Could you repeat all of the entries below, character for character?

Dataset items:
■ ■ ■ ■ ■ ■ ■

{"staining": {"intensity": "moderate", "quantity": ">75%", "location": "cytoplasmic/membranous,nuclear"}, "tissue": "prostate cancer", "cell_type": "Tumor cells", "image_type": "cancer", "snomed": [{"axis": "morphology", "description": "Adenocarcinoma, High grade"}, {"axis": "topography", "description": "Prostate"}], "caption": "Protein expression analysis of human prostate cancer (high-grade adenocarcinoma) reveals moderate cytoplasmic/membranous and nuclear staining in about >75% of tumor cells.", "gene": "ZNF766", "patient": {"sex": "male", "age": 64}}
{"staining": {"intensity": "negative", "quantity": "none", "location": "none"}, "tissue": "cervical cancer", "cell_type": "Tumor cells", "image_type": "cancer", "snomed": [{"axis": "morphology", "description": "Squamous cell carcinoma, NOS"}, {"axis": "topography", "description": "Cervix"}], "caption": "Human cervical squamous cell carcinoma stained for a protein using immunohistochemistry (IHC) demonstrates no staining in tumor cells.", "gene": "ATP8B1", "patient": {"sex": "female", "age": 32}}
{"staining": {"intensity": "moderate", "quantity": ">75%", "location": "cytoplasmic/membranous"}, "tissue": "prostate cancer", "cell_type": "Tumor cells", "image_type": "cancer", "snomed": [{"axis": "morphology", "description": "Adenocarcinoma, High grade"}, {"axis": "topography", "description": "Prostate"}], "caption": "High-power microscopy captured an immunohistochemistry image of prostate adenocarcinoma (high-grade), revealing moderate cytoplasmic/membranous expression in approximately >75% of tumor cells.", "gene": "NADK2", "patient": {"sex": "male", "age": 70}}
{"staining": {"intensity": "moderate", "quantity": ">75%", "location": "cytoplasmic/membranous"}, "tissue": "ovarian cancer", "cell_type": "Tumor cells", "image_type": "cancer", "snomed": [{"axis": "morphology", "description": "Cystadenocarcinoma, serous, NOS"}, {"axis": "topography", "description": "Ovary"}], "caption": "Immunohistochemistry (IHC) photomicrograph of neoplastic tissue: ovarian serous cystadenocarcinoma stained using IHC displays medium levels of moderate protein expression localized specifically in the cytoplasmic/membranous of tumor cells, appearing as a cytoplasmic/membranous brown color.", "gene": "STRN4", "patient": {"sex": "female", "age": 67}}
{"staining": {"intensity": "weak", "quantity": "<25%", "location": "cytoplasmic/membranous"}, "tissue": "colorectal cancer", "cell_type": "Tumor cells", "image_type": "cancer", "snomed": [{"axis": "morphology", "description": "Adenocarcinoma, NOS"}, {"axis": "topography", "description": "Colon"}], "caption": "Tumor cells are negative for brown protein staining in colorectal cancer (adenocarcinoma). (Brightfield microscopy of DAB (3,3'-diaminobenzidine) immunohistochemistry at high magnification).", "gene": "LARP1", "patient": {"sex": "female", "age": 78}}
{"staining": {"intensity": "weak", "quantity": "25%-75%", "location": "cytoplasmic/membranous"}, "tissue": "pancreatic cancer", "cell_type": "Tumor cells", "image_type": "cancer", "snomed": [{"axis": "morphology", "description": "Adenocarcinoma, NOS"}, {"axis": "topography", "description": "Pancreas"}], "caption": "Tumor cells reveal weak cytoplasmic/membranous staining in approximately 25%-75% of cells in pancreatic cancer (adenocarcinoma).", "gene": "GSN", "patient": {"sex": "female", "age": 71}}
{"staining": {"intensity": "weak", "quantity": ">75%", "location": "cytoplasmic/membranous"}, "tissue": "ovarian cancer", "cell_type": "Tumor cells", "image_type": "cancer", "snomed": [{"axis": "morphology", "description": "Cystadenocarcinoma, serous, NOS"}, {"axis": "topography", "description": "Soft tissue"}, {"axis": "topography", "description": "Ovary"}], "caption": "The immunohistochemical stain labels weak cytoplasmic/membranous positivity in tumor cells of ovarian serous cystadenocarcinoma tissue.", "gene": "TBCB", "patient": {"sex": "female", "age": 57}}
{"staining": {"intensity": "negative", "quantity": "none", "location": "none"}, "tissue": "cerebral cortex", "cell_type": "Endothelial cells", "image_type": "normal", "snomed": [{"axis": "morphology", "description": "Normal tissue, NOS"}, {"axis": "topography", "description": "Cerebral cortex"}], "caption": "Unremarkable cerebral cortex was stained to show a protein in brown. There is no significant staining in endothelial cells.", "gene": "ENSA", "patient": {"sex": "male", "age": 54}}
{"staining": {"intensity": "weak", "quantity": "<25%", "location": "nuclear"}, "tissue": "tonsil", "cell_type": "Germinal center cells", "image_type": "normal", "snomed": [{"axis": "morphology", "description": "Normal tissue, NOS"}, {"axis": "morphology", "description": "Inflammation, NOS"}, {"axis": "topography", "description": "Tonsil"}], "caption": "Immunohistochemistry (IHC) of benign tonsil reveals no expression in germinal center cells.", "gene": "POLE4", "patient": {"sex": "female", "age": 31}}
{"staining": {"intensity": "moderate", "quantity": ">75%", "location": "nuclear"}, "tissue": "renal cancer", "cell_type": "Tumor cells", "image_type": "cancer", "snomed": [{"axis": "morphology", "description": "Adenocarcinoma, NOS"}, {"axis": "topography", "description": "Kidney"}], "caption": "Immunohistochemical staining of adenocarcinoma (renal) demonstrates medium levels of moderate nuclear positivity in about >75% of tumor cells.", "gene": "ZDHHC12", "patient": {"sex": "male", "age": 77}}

■ ■ ■ ■ ■ ■ ■

> Expected answer:
{"staining": {"intensity": "moderate", "quantity": ">75%", "location": "cytoplasmic/membranous,nuclear"}, "tissue": "prostate cancer", "cell_type": "Tumor cells", "image_type": "cancer", "snomed": [{"axis": "morphology", "description": "Adenocarcinoma, High grade"}, {"axis": "topography", "description": "Prostate"}], "caption": "Protein expression analysis of human prostate cancer (high-grade adenocarcinoma) reveals moderate cytoplasmic/membranous and nuclear staining in about >75% of tumor cells.", "gene": "ZNF766", "patient": {"sex": "male", "age": 64}}
{"staining": {"intensity": "negative", "quantity": "none", "location": "none"}, "tissue": "cervical cancer", "cell_type": "Tumor cells", "image_type": "cancer", "snomed": [{"axis": "morphology", "description": "Squamous cell carcinoma, NOS"}, {"axis": "topography", "description": "Cervix"}], "caption": "Human cervical squamous cell carcinoma stained for a protein using immunohistochemistry (IHC) demonstrates no staining in tumor cells.", "gene": "ATP8B1", "patient": {"sex": "female", "age": 32}}
{"staining": {"intensity": "moderate", "quantity": ">75%", "location": "cytoplasmic/membranous"}, "tissue": "prostate cancer", "cell_type": "Tumor cells", "image_type": "cancer", "snomed": [{"axis": "morphology", "description": "Adenocarcinoma, High grade"}, {"axis": "topography", "description": "Prostate"}], "caption": "High-power microscopy captured an immunohistochemistry image of prostate adenocarcinoma (high-grade), revealing moderate cytoplasmic/membranous expression in approximately >75% of tumor cells.", "gene": "NADK2", "patient": {"sex": "male", "age": 70}}
{"staining": {"intensity": "moderate", "quantity": ">75%", "location": "cytoplasmic/membranous"}, "tissue": "ovarian cancer", "cell_type": "Tumor cells", "image_type": "cancer", "snomed": [{"axis": "morphology", "description": "Cystadenocarcinoma, serous, NOS"}, {"axis": "topography", "description": "Ovary"}], "caption": "Immunohistochemistry (IHC) photomicrograph of neoplastic tissue: ovarian serous cystadenocarcinoma stained using IHC displays medium levels of moderate protein expression localized specifically in the cytoplasmic/membranous of tumor cells, appearing as a cytoplasmic/membranous brown color.", "gene": "STRN4", "patient": {"sex": "female", "age": 67}}
{"staining": {"intensity": "weak", "quantity": "<25%", "location": "cytoplasmic/membranous"}, "tissue": "colorectal cancer", "cell_type": "Tumor cells", "image_type": "cancer", "snomed": [{"axis": "morphology", "description": "Adenocarcinoma, NOS"}, {"axis": "topography", "description": "Colon"}], "caption": "Tumor cells are negative for brown protein staining in colorectal cancer (adenocarcinoma). (Brightfield microscopy of DAB (3,3'-diaminobenzidine) immunohistochemistry at high magnification).", "gene": "LARP1", "patient": {"sex": "female", "age": 78}}
{"staining": {"intensity": "weak", "quantity": "25%-75%", "location": "cytoplasmic/membranous"}, "tissue": "pancreatic cancer", "cell_type": "Tumor cells", "image_type": "cancer", "snomed": [{"axis": "morphology", "description": "Adenocarcinoma, NOS"}, {"axis": "topography", "description": "Pancreas"}], "caption": "Tumor cells reveal weak cytoplasmic/membranous staining in approximately 25%-75% of cells in pancreatic cancer (adenocarcinoma).", "gene": "GSN", "patient": {"sex": "female", "age": 71}}
{"staining": {"intensity": "weak", "quantity": ">75%", "location": "cytoplasmic/membranous"}, "tissue": "ovarian cancer", "cell_type": "Tumor cells", "image_type": "cancer", "snomed": [{"axis": "morphology", "description": "Cystadenocarcinoma, serous, NOS"}, {"axis": "topography", "description": "Soft tissue"}, {"axis": "topography", "description": "Ovary"}], "caption": "The immunohistochemical stain labels weak cytoplasmic/membranous positivity in tumor cells of ovarian serous cystadenocarcinoma tissue.", "gene": "TBCB", "patient": {"sex": "female", "age": 57}}
{"staining": {"intensity": "negative", "quantity": "none", "location": "none"}, "tissue": "cerebral cortex", "cell_type": "Endothelial cells", "image_type": "normal", "snomed": [{"axis": "morphology", "description": "Normal tissue, NOS"}, {"axis": "topography", "description": "Cerebral cortex"}], "caption": "Unremarkable cerebral cortex was stained to show a protein in brown. There is no significant staining in endothelial cells.", "gene": "ENSA", "patient": {"sex": "male", "age": 54}}
{"staining": {"intensity": "weak", "quantity": "<25%", "location": "nuclear"}, "tissue": "tonsil", "cell_type": "Germinal center cells", "image_type": "normal", "snomed": [{"axis": "morphology", "description": "Normal tissue, NOS"}, {"axis": "morphology", "description": "Inflammation, NOS"}, {"axis": "topography", "description": "Tonsil"}], "caption": "Immunohistochemistry (IHC) of benign tonsil reveals no expression in germinal center cells.", "gene": "POLE4", "patient": {"sex": "female", "age": 31}}
{"staining": {"intensity": "moderate", "quantity": ">75%", "location": "nuclear"}, "tissue": "renal cancer", "cell_type": "Tumor cells", "image_type": "cancer", "snomed": [{"axis": "morphology", "description": "Adenocarcinoma, NOS"}, {"axis": "topography", "description": "Kidney"}], "caption": "Immunohistochemical staining of adenocarcinoma (renal) demonstrates medium levels of moderate nuclear positivity in about >75% of tumor cells.", "gene": "ZDHHC12", "patient": {"sex": "male", "age": 77}}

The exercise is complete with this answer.